Due to the lack of long-term care insurance for elderly with disabilities, some live in hospitals in various wards, such as the internal and respiratory wards, and are reimbursed from health insurance. Others live in a ward of the community medical center reserved for seniors, with some provinces providing healthcare bed subsidies.
In the long run, long-term care insurance should be established for seniors with disabilities as a supplement to medical insurance instead of being included in general medical insurance.
On the whole, community hospitals and community daycare centers lack sufficient nursing staff and are not equipped with adequate facilities. A large number of seniors with disabilities must rely on family members, with little assistance from social services. There are also a lot of seniors with disabilities who end up in regular hospital beds due to lack of professional care institutions. Even worse, some become disabled because of the insufficient rehabilitation process. To change the status quo, we need to strengthen academic research and policy guidance.
In fact, an integration of healthcare and eldercare services could benefit multiple parties such as employment, industrial planning and social services. How to allocate resources and establish a long-term care service system consisted of public-private and private institutions remains a new issue in China.
Based on the current division of labor within the Chinese government, the health and family planning commission could take the lead in making standards for disability measurement and nursing services as well as industrial standards for professional rehabilitation and nursing institutions. The civil service department could help mobilize society and families to establish a long-term care system for aged and disabled seniors. The human resources and social security bureaus could establish a long-term care insurance scheme for the elderly while the China Insurance Regulatory Commission could encourage insurance companies to develop long-term care insurance products for the elderly.

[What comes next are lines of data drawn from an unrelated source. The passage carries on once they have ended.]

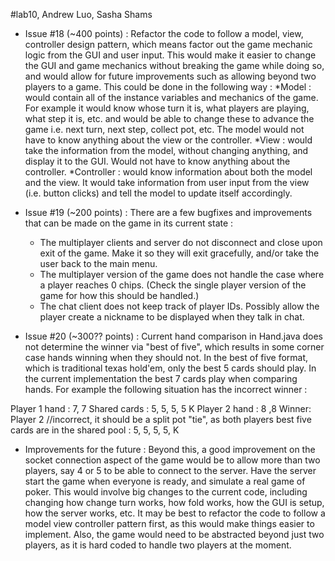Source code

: #lab10, Andrew Luo, Sasha Shams

* Issue #18 (~400 points) : Refactor the code to follow a model, view, controller design pattern, which means factor out the game mechanic logic from the GUI and user input. This would make it easier to change the GUI and game mechanics without breaking the game while doing so, and would allow for future improvements such as allowing beyond two players to a game. This could be done in the following way :
       *Model : would contain all of the instance variables and mechanics of the game. For example it would know whose turn it is, what players are playing, what step it is, etc. and would be able to change these to advance the game i.e. next turn, next step, collect pot, etc. The model would not have to know anything about the view or the controller.
       *View : would take the information from the model, without changing anything, and display it to the GUI. Would not have to know anything about the controller.
       *Controller : would know information about both the model and the view. It would take information from user input from the view (i.e. button clicks) and tell the model to update itself accordingly.

* Issue #19 (~200 points) : There are a few bugfixes and improvements that can be made on the game in its current state :
  * The multiplayer clients and server do not disconnect and close upon exit of the game. Make it so they will exit gracefully, and/or take the user back to the main menu.
  * The multiplayer version of the game does not handle the case where a player reaches 0 chips. (Check the single player version of the game for how this should be handled.)
  * The chat client does not keep track of player IDs. Possibly allow the player create a nickname to be displayed when they talk in chat.

* Issue #20 (~300?? points) :  Current hand comparison in Hand.java does not determine the winner via "best of five", which results in some corner case hands winning when they should not. In the best of five format, which is traditional texas hold'em, only the best 5 cards should play. In the current implementation the best 7 cards play when comparing hands. For example the following situation has the incorrect winner :

Player 1 hand : 7, 7
Shared cards : 5, 5, 5, 5 K
Player 2 hand : 8 ,8
Winner: Player 2 //incorrect, it should be a split pot "tie", as both players best five cards are in the shared pool : 5, 5, 5, 5, K



* Improvements for the future : Beyond this, a good improvement on the socket connection aspect of the game would be to allow more than two players, say 4 or 5 to be able to connect to the server. Have the server start the game when everyone is ready, and simulate a real game of poker. This would involve big changes to the current code, including changing how change turn works, how fold works, how the GUI is setup, how the server works, etc. It may be best to refactor the code to follow a model view controller pattern first, as this would make things easier to implement. Also, the game would need to be abstracted beyond just two players, as it is hard coded to handle two players at the moment.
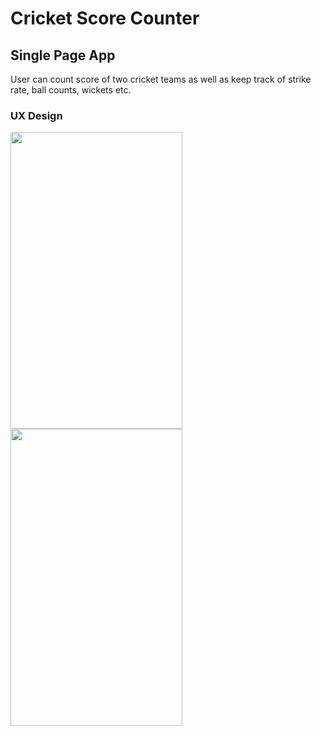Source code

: # Cricket Score Counter

## Single Page App
User can count score of two cricket teams as well as keep track of strike rate, ball counts, wickets etc.

### UX Design
<img src="https://user-images.githubusercontent.com/32653955/31924049-a5201c44-b84c-11e7-909c-79a7bee409a1.png" width="275" height="475"> <img src="https://user-images.githubusercontent.com/32653955/31924067-b8537aea-b84c-11e7-8152-4c24c8547f64.png" width="275" height="475">

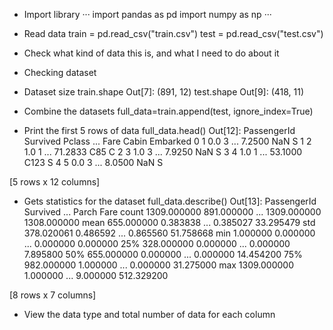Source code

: * Import library
···
import pandas as pd
import numpy as np
···
* Read data
train = pd.read_csv("train.csv")
test = pd.read_csv("test.csv")

* Check what kind of data this is, and what I need to do about it

* Checking dataset
* Dataset size
train.shape
Out[7]: (891, 12)
test.shape
Out[9]: (418, 11)

* Combine the datasets
full_data=train.append(test, ignore_index=True)

* Print the first 5 rows of data
full_data.head()
Out[12]: 
   PassengerId  Survived  Pclass  ...     Fare Cabin  Embarked
0            1       0.0       3  ...   7.2500   NaN         S
1            2       1.0       1  ...  71.2833   C85         C
2            3       1.0       3  ...   7.9250   NaN         S
3            4       1.0       1  ...  53.1000  C123         S
4            5       0.0       3  ...   8.0500   NaN         S

[5 rows x 12 columns]

* Gets statistics for the dataset
full_data.describe()
Out[13]: 
       PassengerId    Survived  ...        Parch         Fare
count  1309.000000  891.000000  ...  1309.000000  1308.000000
mean    655.000000    0.383838  ...     0.385027    33.295479
std     378.020061    0.486592  ...     0.865560    51.758668
min       1.000000    0.000000  ...     0.000000     0.000000
25%     328.000000    0.000000  ...     0.000000     7.895800
50%     655.000000    0.000000  ...     0.000000    14.454200
75%     982.000000    1.000000  ...     0.000000    31.275000
max    1309.000000    1.000000  ...     9.000000   512.329200

[8 rows x 7 columns]

* View the data type and total number of data for each column
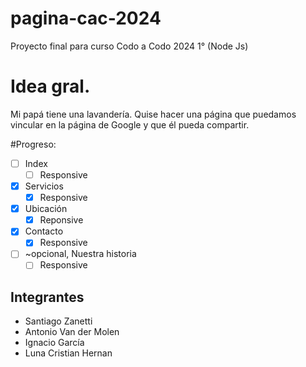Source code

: # pagina-cac-2024
Proyecto final para curso Codo a Codo 2024 1° (Node Js)

# Idea gral.
Mi papá tiene una lavandería. Quise hacer una página que puedamos vincular en la página de Google y que él pueda compartir.

#Progreso:
- [ ] Index
    - [ ] Responsive
- [x] Servicios
    - [x] Responsive
- [x] Ubicación
    - [x] Reponsive
- [x] Contacto
    - [x] Responsive
- [ ] ~opcional, Nuestra historia
    - [ ] Responsive

## Integrantes
* Santiago Zanetti
* Antonio Van der Molen
* Ignacio García
* Luna Cristian Hernan
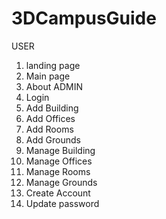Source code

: # 3DCampusGuide
USER 
1. landing page
2. Main page
3. About
ADMIN
1. Login
1. Add Building
1. Add Offices
1. Add Rooms
1. Add Grounds
1. Manage Building
1. Manage Offices
1. Manage Rooms
1. Manage Grounds
1. Create Account
1. Update password
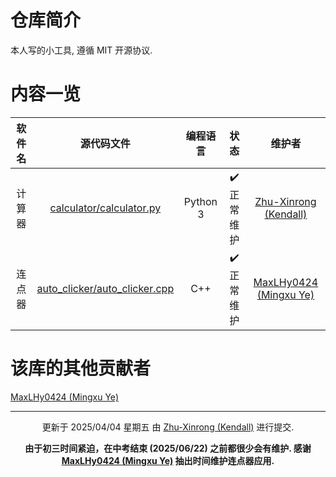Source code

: # 仓库简介

本人写的小工具, 遵循 MIT 开源协议.

# 内容一览

| 软件名 |                           源代码文件                           | 编程语言 |    状态    |                                             维护者                                              |
| :----: | :------------------------------------------------------------: | :------: | :--------: | :---------------------------------------------------------------------------------------------: |
| 计算器 |      [calculator/calculator.py](calculator/calculator.py)      | Python 3 | ✔️ 正常维护 | [Zhu-Xinrong (Kendall)](https://github.com/Zhu-Xinrong "Zhu-Xinrong (Kendall) 的 GitHub 主页")  |
| 连点器 | [auto_clicker/auto_clicker.cpp](auto_clicker/auto_clicker.cpp) |   C++    | ✔️ 正常维护 | [MaxLHy0424 (Mingxu Ye)](https://github.com/MaxLHy0424 "MaxLHy0424 (Mingxu Ye) 的 GitHub 主页") |

# 该库的其他贡献者

[MaxLHy0424 (Mingxu Ye)](https://github.com/MaxLHy0424 "MaxLHy0424 (Mingxu Ye) 的 GitHub 主页")

---

<div align="center">

更新于 2025/04/04 星期五
由 [Zhu-Xinrong (Kendall)](https://github.com/Zhu-Xinrong "Zhu-Xinrong (Kendall) 的 GitHub 主页") 进行提交.

**由于初三时间紧迫，在中考结束 (2025/06/22) 之前都很少会有维护. 感谢 [MaxLHy0424 (Mingxu Ye)](https://github.com/MaxLHy0424 "MaxLHy0424 (Mingxu Ye) 的 GitHub 主页") 抽出时间维护连点器应用.**

</div>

At present, the National Health and Family Planning Commission and the Ministry of Civil Affairs are carrying out pilot city projects that combine healthcare and eldercare across the country, which should be taken as the opportunity to integrate the construction of the eldercare service system into the local government’s performance evaluation.
Yang Yansui is a professor from the Institute for Hospital Management of Tsinghua University. Chen Chengcheng is from the School of Public Policy and Management at Tsinghua University.